Exercise prompt
Turn every line from the start of the data through the line containing "Межкомнатные", inclusive, into a JSON list of strings, one string per line. Omit blank lines and the pictures.

◆ ◆ ◆ ◆ ◆

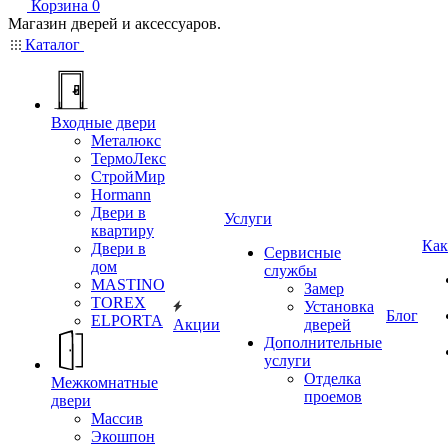
Корзина
0
Магазин дверей и аксессуаров.
Каталог
Входные двери
Металюкс
ТермоЛекс
СтройМир
Hormann
Двери в
Услуги
квартиру
Как
Двери в
Сервисные
дом
службы
MASTINO
Замер
TOREX
Установка
Блог
ELPORTA
Акции
дверей
Дополнительные
услуги
Отделка
Межкомнатные
проемов
двери
Массив
Экошпон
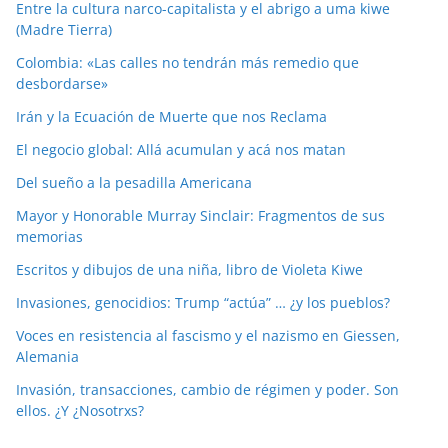
Entre la cultura narco-capitalista y el abrigo a uma kiwe
(Madre Tierra)
Colombia: «Las calles no tendrán más remedio que
desbordarse»
Irán y la Ecuación de Muerte que nos Reclama
El negocio global: Allá acumulan y acá nos matan
Del sueño a la pesadilla Americana
Mayor y Honorable Murray Sinclair: Fragmentos de sus
memorias
Escritos y dibujos de una niña, libro de Violeta Kiwe
Invasiones, genocidios: Trump “actúa” … ¿y los pueblos?
Voces en resistencia al fascismo y el nazismo en Giessen,
Alemania
Invasión, transacciones, cambio de régimen y poder. Son
ellos. ¿Y ¿Nosotrxs?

◆ ◆ ◆ ◆ ◆

Task output
[
  "Корзина",
  "0",
  "Магазин дверей и аксессуаров.",
  "Каталог",
  "Входные двери",
  "Металюкс",
  "ТермоЛекс",
  "СтройМир",
  "Hormann",
  "Двери в",
  "Услуги",
  "квартиру",
  "Как",
  "Двери в",
  "Сервисные",
  "дом",
  "службы",
  "MASTINO",
  "Замер",
  "TOREX",
  "Установка",
  "Блог",
  "ELPORTA",
  "Акции",
  "дверей",
  "Дополнительные",
  "услуги",
  "Отделка",
  "Межкомнатные"
]